Ancienne inspectrice des finances, Agnès Pannier-Runacher connaît également bien l’industrie, ayant été directrice de la division clients recherche et développement de Faurecia Interior Systems, entre 2011 et 2013, puis DG déléguée à la Compagnie des Alpes. Lors de l’événement phare de l’industrie mécanique, à Lyon, elle est venue inaugurer le salon et porter la parole du gouvernement en faveur de la parité des emplois féminins et masculins dans ce secteur. « Ce n’est pas qu’une question d’ingénieur ou de doctorant, ou d’emploi administratif, précisait-elle en introduction, mais aussi d’opérateur CNC, de maintenance et de responsabilité opérationnelle à tous les niveaux. » En évoquant l’évolution positive des conditions de travail dans les ateliers, moins pénibles et plus techniques, la secrétaire d’Etat a souligné le « combat à mener auprès de l’Education nationale » pour revaloriser l’image de l’industrie et de l’opportunité de carrières « formidables » pouvant être menées dans l’industrie, aussi bien pour les femmes que pour les hommes. « Ces métiers sont porteurs de sens », disait-elle, en soulignant la croissance de professions de plus en plus créatrices de valeur ajoutée, grâce au développement de l’Industrie du Futur.

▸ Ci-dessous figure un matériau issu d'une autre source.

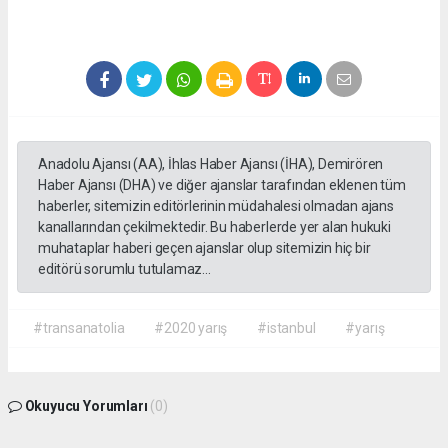
Anadolu Ajansı (AA), İhlas Haber Ajansı (İHA), Demirören
Haber Ajansı (DHA) ve diğer ajanslar tarafından eklenen tüm
haberler, sitemizin editörlerinin müdahalesi olmadan ajans
kanallarından çekilmektedir. Bu haberlerde yer alan hukuki
muhataplar haberi geçen ajanslar olup sitemizin hiç bir
editörü sorumlu tutulamaz...
#transanatolia
#2020 yarış
#istanbul
#yarış
Okuyucu Yorumları
(0)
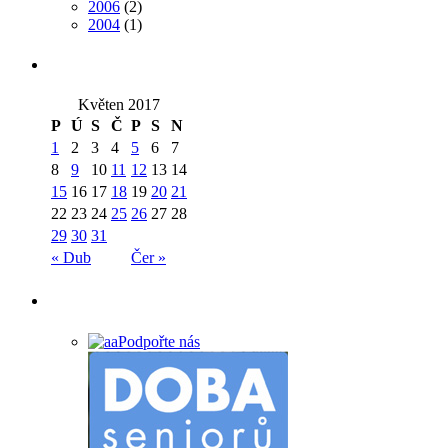
2006
(2)
2004
(1)
Květen 2017
P
Ú
S
Č
P
S
N
1
2
3
4
5
6
7
8
9
10
11
12
13
14
15
16
17
18
19
20
21
22
23
24
25
26
27
28
29
30
31
« Dub
Čer »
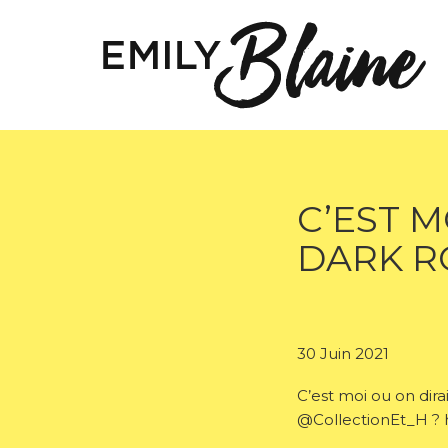
C’EST M
DARK R
30 Juin 2021
C’est moi ou on dir
@CollectionEt_H ? h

A ses côtés, la PDG d’Eramet, Christel Bories, témoignait de la réussite d’une femme à la direction d’un groupe industriel côté au CAC 40. « Aujourd’hui, 22% des cadres sont des femmes chez Eramet, et notre objectif est de porter ce chiffre à 30% », indiquait-elle. « Mais il est encore nécessaire de changer le regard de l’industrie sur les femmes, aussi bien que le regard des femmes sur l’industrie », énonçait-elle en écho aux propos de la secrétaire d’Etat auprès du ministre de l’Economie et des Finances.

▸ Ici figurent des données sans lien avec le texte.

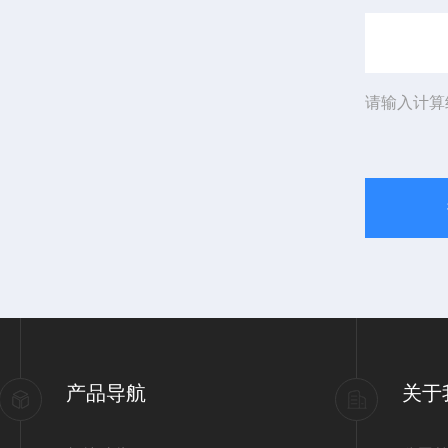
请输入计算
产品导航
关于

Changer le regard de l’industrie sur les femmes
De nombreux entrepreneurs n’ont pas attendus ces déclarations pour féminiser des emplois auparavant exclusivement masculins. Mais leurs efforts sont encore trop peu visibles. Sur le même salon, les industriels en visite citaient majoritairement les difficultés de recruter du personnel motivé et fiable comme l’une de leurs premières préoccupations. Ce besoin peut trouver une solution avec la féminisation des emplois, à conjuguer avec la formation continue. Nous l’avons déjà évoqué dans les colonnes de la revue Machines Production, tous les industriels ayant pris cette voie ne peuvent que s’en féliciter. La minutie, l’ordre et la propreté sont des qualités requises pour construire l’industrie 4.0 et, très souvent, fortement partagées par les femmes.

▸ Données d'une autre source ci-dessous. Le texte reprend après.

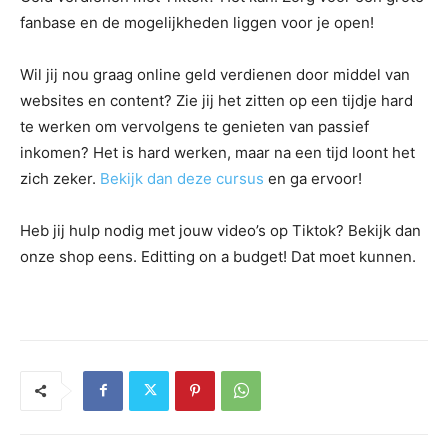
fanbase en de mogelijkheden liggen voor je open!
Wil jij nou graag online geld verdienen door middel van
websites en content? Zie jij het zitten op een tijdje hard
te werken om vervolgens te genieten van passief
inkomen? Het is hard werken, maar na een tijd loont het
zich zeker.
Bekijk dan deze cursus
en ga ervoor!
Heb jij hulp nodig met jouw video’s op Tiktok? Bekijk dan
onze shop eens. Editting on a budget! Dat moet kunnen.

Avec la cobotique et le numérique, la force physique disparait au profit de la créativité. La réalité augmentée permet de former et d’apporter les informations utiles aux tâches quotidiennes, pour une formation sur le terrain dépassant les genres et la formation de base. Peu de jeunes filles empruntent les filières techniques pour construire leur carrière. Si l’Education nationale prend aujourd’hui conscience de la valeur des métiers industriels, ce sont encore très majoritairement les garçons qui sont orientés vers ces filières. C’est donc aux industriels eux-mêmes de faire cet effort de formation. Tous les témoignages reçus lors de nos reportages démontrent qu’ils en sont toujours récompensés par l’efficacité des formations dispensées, et par la fiabilité des femmes ainsi recrutées. Certes, ces témoignages proviennent d’entreprises ayant déjà entrepris la transformation digitale et robotique de leur entreprise. Mais cela prouve seulement que la féminisation des emplois rejoint naturellement le dynamisme des sociétés industrielles. Ainsi, l’investissement dans l’industrie 4.0 se révèle d’une grande cohérence avec l’arrivée importante des femmes dans ces ateliers. C’est aussi une réponse positive à la pérennisation des entreprises.